**Task item**
Rewrite the listing below, changing each "chart" to "graph" and leaving everything else unchanged. Leave out the pictures.

_ _ _ _ _ _ _

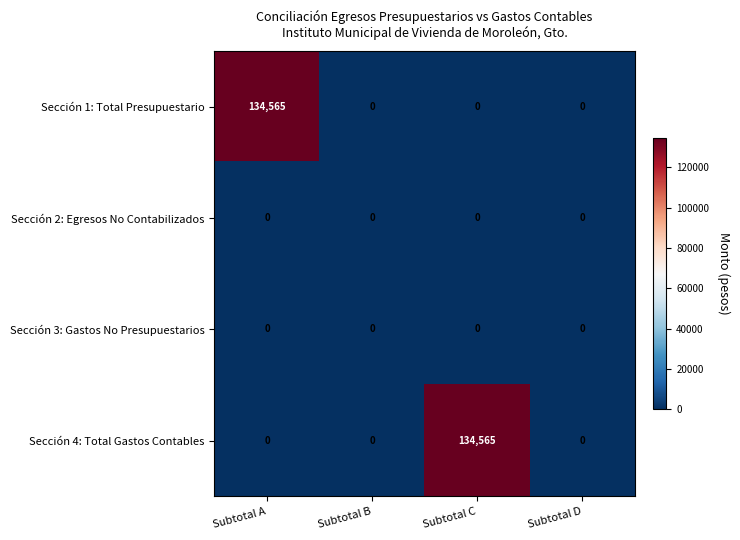

What is the total value across all series at Subtotal C?

134565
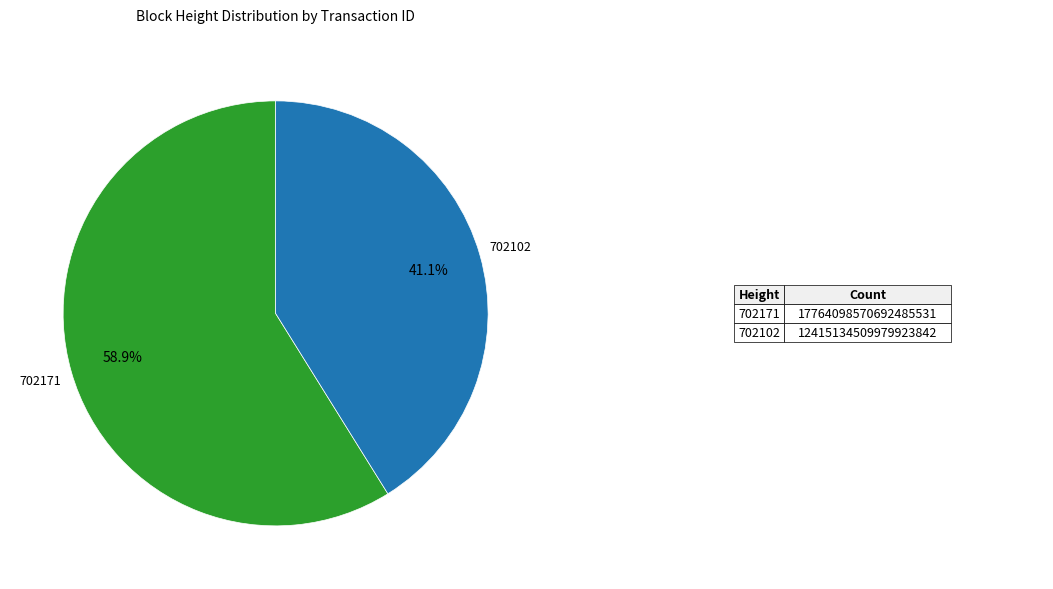

Does any single category account for the majority?

Yes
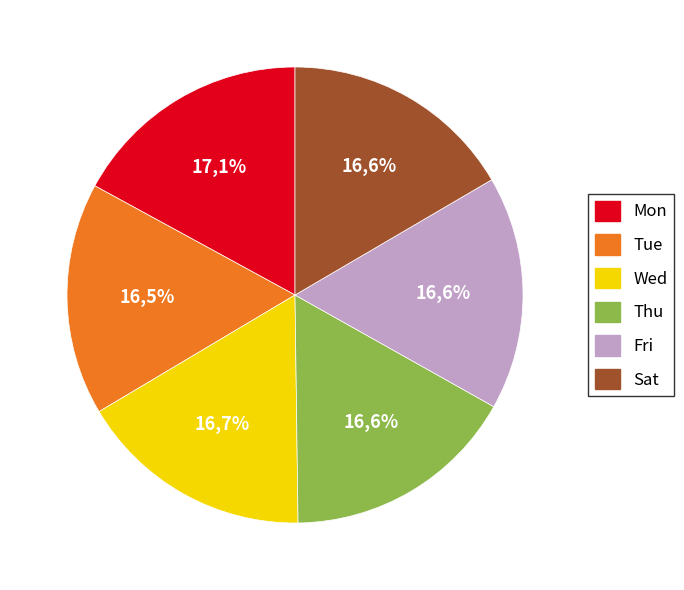

To the nearest percent, what is the difference between the largest and smallest slice percentages?

1%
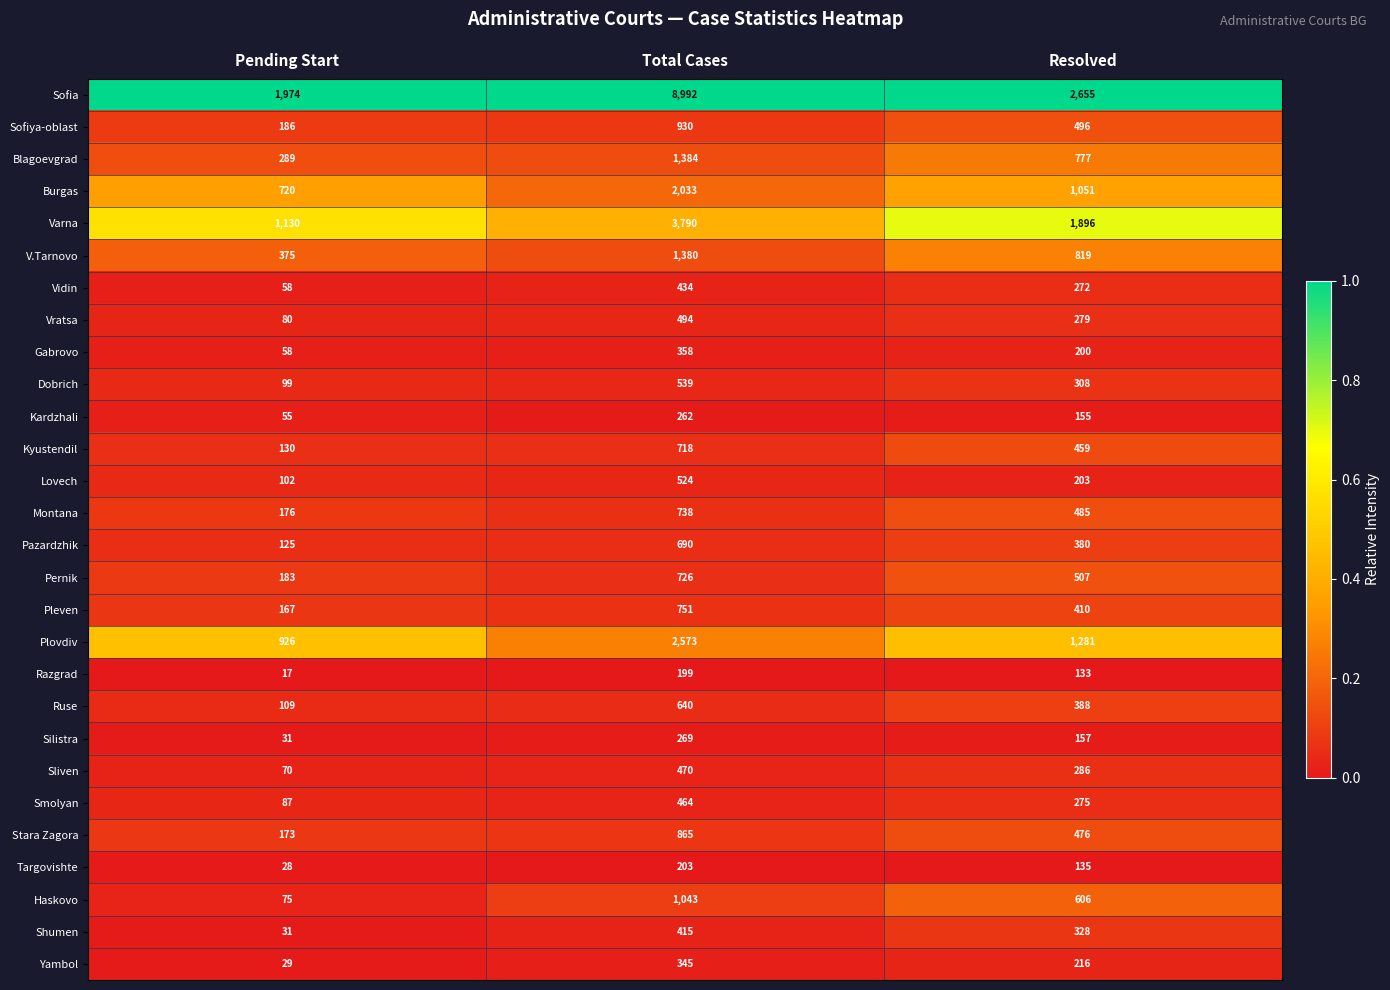

Which series has the widest spread of values?

Sofia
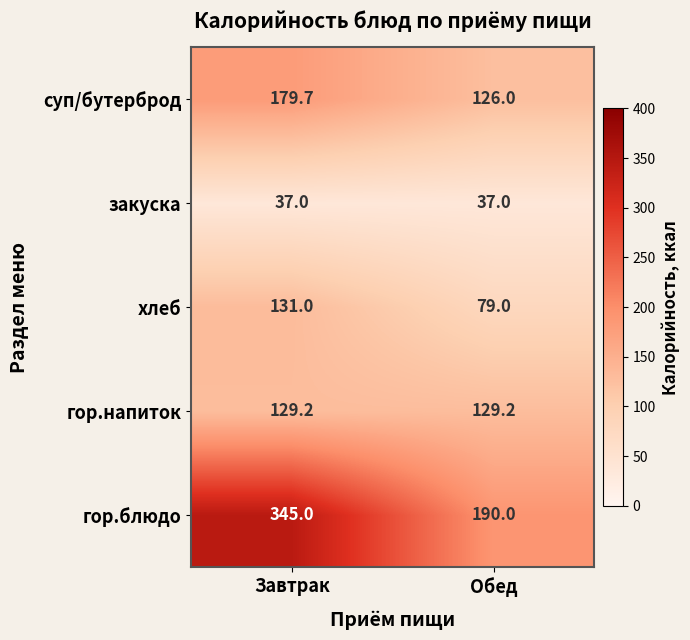

How many categories are shown in the chart?

2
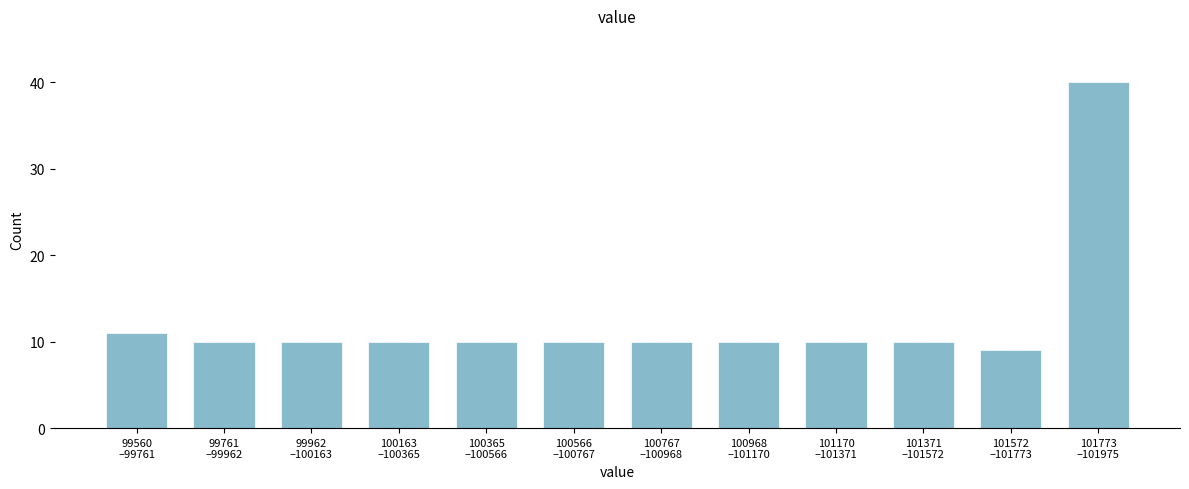

Reading left to right, what are all the values shown in this chart?

11	10	10	10	10	10	10	10	10	10	9	40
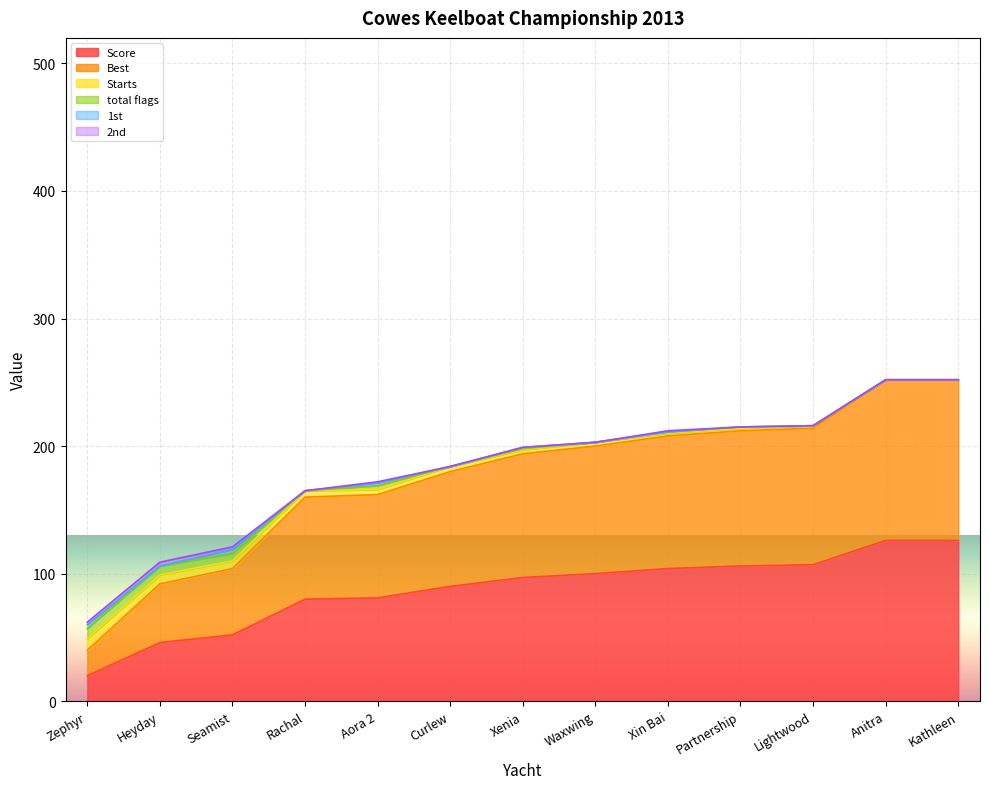

Does the chart display data point markers on the line(s)?

No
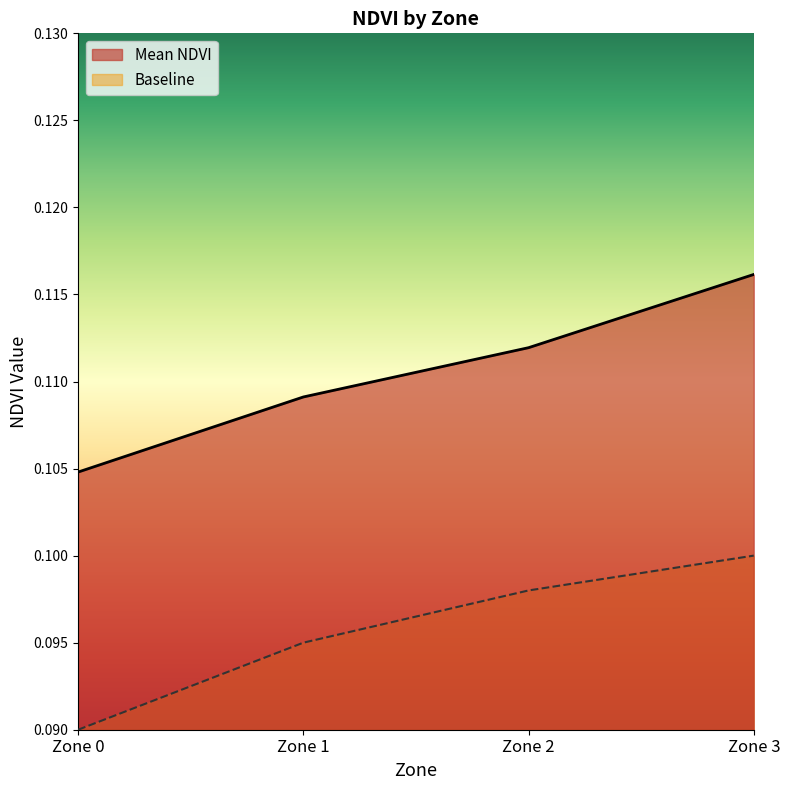

Reading left to right, transcribe all the data shown in this chart.

0.1	0.1	0.1	0.1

_ _ _ _ _ _ _

**Final answer**
What is the total value across all series at Subtotal C?

134565

Does any single category account for the majority?

Yes

To the nearest percent, what is the difference between the largest and smallest slice percentages?

1%

Which series has the widest spread of values?

Sofia

How many categories are shown in the graph?

2

Reading left to right, what are all the values shown in this graph?

11	10	10	10	10	10	10	10	10	10	9	40

Does the graph display data point markers on the line(s)?

No

Reading left to right, transcribe all the data shown in this graph.

0.1	0.1	0.1	0.1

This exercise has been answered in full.